*JOB ITEM*: Search the data for "Ökologie". Return each matching line.

Saved data entries
....................
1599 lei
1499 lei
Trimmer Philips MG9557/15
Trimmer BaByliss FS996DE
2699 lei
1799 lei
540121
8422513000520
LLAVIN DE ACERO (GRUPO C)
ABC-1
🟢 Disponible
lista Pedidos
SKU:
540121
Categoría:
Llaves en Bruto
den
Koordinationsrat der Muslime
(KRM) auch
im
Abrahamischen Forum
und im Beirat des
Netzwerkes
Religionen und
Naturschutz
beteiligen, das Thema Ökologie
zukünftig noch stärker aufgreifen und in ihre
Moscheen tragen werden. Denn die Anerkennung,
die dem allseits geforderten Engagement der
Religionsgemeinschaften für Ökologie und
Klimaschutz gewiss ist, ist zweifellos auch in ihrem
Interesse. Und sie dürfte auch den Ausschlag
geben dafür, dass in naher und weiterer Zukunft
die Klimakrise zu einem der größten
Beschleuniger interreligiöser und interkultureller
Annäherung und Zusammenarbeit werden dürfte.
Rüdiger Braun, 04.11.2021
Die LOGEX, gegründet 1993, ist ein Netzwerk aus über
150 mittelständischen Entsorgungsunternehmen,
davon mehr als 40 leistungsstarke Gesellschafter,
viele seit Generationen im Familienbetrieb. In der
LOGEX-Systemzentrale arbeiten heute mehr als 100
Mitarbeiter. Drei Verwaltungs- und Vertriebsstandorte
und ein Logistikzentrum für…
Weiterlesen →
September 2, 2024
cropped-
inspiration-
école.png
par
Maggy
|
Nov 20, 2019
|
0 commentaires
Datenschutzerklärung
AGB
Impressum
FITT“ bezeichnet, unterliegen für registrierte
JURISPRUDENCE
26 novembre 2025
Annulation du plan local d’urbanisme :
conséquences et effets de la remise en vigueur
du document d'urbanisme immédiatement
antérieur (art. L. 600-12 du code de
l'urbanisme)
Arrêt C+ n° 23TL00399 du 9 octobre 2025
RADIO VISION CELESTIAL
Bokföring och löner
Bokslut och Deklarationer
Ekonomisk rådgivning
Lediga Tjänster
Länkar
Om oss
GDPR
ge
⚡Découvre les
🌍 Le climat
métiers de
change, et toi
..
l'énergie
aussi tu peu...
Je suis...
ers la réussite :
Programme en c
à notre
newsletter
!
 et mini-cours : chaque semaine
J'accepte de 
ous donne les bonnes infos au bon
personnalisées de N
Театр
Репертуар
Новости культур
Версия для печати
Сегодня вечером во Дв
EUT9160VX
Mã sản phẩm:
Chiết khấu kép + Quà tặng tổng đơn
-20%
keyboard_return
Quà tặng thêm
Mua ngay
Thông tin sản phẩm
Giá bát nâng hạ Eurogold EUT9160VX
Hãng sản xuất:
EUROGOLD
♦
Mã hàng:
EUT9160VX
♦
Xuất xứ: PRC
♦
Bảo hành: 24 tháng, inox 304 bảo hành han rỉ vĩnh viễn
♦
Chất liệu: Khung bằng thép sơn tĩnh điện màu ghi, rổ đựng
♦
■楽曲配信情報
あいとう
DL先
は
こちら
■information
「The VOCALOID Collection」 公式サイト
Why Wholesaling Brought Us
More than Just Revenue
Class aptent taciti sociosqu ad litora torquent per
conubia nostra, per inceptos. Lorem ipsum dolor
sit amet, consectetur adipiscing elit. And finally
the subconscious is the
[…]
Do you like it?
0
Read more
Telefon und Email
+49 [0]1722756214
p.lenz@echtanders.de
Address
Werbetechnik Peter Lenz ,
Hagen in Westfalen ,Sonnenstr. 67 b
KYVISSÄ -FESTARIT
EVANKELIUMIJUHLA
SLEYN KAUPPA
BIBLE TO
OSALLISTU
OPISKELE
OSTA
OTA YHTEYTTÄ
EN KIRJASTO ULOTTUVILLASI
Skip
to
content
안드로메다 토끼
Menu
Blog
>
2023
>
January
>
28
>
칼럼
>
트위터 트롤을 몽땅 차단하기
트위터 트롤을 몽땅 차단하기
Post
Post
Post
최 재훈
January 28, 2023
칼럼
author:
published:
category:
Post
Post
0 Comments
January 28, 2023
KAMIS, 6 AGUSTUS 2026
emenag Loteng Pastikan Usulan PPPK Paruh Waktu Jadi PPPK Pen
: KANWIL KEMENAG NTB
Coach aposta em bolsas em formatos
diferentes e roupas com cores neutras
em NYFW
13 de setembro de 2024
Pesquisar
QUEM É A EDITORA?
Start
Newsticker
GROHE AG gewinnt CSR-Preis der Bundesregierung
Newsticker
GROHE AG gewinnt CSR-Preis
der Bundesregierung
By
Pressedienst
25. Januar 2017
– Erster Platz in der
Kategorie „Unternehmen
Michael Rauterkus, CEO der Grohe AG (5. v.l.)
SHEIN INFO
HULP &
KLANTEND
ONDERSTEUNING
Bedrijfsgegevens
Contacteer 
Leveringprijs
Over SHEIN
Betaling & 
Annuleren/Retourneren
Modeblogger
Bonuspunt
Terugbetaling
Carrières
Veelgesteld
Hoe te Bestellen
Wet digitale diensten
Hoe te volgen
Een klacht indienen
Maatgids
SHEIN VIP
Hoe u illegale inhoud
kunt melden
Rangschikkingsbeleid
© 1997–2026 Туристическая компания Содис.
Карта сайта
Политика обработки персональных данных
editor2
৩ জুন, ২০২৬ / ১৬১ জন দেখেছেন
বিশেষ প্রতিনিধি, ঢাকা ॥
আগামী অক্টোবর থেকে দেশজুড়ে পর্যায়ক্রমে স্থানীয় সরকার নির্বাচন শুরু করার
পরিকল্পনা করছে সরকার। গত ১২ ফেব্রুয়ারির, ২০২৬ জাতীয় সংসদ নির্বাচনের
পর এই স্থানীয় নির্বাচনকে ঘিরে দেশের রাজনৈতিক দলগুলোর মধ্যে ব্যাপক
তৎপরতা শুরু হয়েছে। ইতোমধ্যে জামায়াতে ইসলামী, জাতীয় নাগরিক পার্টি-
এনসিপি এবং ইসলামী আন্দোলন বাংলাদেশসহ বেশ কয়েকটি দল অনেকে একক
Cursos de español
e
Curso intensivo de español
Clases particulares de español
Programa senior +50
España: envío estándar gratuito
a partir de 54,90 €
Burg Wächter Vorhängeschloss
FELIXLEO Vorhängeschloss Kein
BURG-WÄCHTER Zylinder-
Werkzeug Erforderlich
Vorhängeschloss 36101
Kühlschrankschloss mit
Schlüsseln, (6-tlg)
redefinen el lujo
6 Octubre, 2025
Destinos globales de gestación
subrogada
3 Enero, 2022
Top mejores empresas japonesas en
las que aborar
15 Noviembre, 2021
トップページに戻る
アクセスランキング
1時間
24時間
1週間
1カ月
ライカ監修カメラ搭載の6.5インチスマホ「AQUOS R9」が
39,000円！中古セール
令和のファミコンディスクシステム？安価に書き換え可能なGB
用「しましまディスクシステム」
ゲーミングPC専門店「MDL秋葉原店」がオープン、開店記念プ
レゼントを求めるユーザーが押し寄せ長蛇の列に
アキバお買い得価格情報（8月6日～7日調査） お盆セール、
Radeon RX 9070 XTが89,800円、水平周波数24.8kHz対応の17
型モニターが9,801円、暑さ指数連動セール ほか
....................
*ANSWER TO THIS TASK*:
beteiligen, das Thema Ökologie
Religionsgemeinschaften für Ökologie und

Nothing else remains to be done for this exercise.